De leden van de GroenLinks-fractie vragen de regering of er een overzicht gemaakt kan worden waarin duidelijk wordt weergegeven hoe de huidige regels beleidsneutraal worden omgezet naar de nieuwe wet(ten), dit geldt met name voor het gedeelte dat de Omgevingswet betreft.

Ik wil benadrukken dat het in deze Verzamelwet gaat om kleine wijzigingen van diverse wetten en niet om beleidsinhoudelijke wijzigingen van het stelsel van de Omgevingswet.

Voor het gedeelte dat de Invoeringswet Omgevingswet en de Aanvullingswet grondeigendom Omgevingswet betreft, gaat het om herstel van enkele wetstechnische onvolkomenheden, onder meer in het overgangsrecht dat verband houdt met de overgang van delen van de Waterwet en van de Wet algemene bepalingen omgevingsrecht (Wabo) naar het stelsel van de Omgevingswet.

Het gaat in de eerste plaats om herstel van de onvolkomenheid dat het overgangsrecht voor projectplannen uit de Waterwet in de Invoeringswet Omgevingswet en de Aanvullingswet eigendom niet helemaal goed op elkaar aansluiten. Er is namelijk een aanvullende overgangsrechtelijke voorziening nodig, die er voor zorgt dat waterschappen en het Rijk de uitvoering van hun huidige projectplannen na de inwerkingtreding van de Omgevingswet volledig kunnen afronden volgens de huidige procedure.

In de tweede plaats betreft het een nieuwe overgangsbepaling waarmee wordt bereikt dat de op grond van de Wabo vastgestelde gemeentelijke regelingen over de kwaliteit van de vergunningverlening, het toezicht en de handhaving (VTH) na de inwerkingtreding van de Omgevingswet hun geldigheid blijven houden.
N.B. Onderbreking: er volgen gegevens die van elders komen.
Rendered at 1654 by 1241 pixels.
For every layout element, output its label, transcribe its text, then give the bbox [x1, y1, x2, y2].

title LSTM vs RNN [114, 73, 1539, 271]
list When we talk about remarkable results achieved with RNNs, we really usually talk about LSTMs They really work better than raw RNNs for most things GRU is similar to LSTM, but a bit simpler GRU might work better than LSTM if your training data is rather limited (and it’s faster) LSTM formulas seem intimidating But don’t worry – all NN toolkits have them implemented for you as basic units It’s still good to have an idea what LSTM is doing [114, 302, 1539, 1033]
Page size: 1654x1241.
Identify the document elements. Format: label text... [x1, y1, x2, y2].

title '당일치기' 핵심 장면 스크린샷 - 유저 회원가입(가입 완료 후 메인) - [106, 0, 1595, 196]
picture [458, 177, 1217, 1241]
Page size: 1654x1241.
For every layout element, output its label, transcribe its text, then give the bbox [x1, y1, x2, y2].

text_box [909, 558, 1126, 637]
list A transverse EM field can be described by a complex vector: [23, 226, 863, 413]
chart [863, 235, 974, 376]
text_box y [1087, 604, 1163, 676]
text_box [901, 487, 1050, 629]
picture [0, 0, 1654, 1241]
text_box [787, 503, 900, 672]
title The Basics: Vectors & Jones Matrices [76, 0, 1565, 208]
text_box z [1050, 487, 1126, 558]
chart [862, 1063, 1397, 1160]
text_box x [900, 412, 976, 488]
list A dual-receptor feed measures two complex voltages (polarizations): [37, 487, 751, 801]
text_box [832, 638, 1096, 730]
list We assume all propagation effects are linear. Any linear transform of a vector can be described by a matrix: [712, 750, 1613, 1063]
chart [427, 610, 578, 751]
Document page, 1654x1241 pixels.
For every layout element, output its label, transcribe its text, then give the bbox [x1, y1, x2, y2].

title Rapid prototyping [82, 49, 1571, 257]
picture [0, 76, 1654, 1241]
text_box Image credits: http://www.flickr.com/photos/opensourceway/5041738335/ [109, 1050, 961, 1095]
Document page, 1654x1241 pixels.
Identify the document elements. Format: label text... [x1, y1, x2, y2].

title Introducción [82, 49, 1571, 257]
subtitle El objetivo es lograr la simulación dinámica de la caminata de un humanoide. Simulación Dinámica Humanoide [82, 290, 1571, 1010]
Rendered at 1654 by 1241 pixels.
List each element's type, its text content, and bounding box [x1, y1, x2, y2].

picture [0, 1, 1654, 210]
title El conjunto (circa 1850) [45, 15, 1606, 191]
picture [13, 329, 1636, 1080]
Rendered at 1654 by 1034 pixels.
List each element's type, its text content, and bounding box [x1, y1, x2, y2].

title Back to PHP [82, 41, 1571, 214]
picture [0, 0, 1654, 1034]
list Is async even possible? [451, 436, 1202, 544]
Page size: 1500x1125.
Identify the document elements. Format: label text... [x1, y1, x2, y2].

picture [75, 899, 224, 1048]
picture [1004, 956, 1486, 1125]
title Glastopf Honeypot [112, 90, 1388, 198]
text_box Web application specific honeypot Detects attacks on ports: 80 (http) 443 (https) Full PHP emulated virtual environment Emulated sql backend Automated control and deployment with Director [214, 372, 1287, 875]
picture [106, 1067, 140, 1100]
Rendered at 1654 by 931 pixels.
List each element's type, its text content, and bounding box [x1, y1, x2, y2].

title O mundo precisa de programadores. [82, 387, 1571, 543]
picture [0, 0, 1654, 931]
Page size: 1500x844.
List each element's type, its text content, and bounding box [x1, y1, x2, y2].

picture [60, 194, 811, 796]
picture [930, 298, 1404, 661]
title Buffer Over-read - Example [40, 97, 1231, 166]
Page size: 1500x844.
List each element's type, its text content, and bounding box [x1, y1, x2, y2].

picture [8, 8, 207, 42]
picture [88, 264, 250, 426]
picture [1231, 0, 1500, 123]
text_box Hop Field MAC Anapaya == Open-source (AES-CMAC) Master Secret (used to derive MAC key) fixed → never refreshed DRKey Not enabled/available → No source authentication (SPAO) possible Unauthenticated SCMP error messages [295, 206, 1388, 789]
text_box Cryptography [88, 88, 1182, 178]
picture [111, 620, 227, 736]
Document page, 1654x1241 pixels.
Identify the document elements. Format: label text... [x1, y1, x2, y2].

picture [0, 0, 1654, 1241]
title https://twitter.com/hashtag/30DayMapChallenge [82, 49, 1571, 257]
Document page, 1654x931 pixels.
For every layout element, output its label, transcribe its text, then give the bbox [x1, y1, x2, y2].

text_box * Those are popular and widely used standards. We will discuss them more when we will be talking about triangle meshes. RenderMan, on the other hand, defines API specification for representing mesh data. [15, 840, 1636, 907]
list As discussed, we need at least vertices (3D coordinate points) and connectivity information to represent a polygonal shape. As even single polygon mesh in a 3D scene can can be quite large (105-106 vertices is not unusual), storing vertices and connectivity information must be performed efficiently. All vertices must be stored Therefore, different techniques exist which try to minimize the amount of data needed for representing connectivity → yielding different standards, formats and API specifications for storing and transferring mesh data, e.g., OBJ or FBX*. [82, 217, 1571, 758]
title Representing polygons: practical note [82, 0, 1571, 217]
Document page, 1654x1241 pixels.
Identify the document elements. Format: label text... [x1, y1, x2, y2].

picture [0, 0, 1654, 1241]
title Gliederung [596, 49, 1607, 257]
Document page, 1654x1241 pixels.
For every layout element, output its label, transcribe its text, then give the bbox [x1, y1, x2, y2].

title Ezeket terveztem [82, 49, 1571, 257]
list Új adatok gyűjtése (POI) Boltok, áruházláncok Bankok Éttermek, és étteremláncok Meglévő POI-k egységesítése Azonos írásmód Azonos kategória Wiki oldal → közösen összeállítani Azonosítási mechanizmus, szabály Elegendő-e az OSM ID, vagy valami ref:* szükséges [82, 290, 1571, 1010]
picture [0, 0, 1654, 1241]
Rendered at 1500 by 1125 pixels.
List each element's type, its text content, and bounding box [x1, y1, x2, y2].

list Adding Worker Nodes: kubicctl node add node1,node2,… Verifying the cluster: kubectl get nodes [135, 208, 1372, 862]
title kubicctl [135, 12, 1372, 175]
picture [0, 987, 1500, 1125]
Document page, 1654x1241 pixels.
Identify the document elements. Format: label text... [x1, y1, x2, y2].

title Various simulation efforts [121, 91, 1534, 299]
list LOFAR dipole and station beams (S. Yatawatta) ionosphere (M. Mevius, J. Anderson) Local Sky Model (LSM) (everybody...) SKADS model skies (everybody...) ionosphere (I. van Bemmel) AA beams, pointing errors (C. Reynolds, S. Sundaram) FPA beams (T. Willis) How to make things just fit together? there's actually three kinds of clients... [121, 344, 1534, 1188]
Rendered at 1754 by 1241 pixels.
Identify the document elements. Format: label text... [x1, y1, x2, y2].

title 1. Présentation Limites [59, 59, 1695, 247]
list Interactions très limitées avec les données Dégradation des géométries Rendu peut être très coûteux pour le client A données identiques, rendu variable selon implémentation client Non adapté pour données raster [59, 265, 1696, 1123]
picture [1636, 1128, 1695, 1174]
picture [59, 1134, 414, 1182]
Daarnaast is van de gelegenheid gebruik gemaakt om in de Invoeringswet nog twee kleine wetstechnische onvolkomenheden te herstellen, namelijk onjuiste verwijzingen in overgangsrecht en in de Aanvullingswet grondeigendom nog een onjuiste verwijzing in een samenloopbepaling rechtgezet. Het gaat hier dus niet om inhoudelijke wijzigingen van het nieuwe stelsel, maar slechts om enkele aanvullingen en technische correcties in het overgangsrecht dat nodig is voor een soepele overgang van huidig recht naar het stelsel van de Omgevingswet en voor de goede onderlinge afstemming van wetten.

Maximale benoemingsduur

De leden van de CDA-fractie stellen vragen over de maximale benoemingsduur voor bestuurders van zelfstandige bestuursorganen (zbo’s). Deze leden vragen wat de mogelijkheid is van het toevoegen van een derde termijn voor bestuurders van zelfstandige bestuursorganen (zbo’s) op de beleidsterreinen binnen het Ministerie van Infrastructuur en Waterstaat (IenW).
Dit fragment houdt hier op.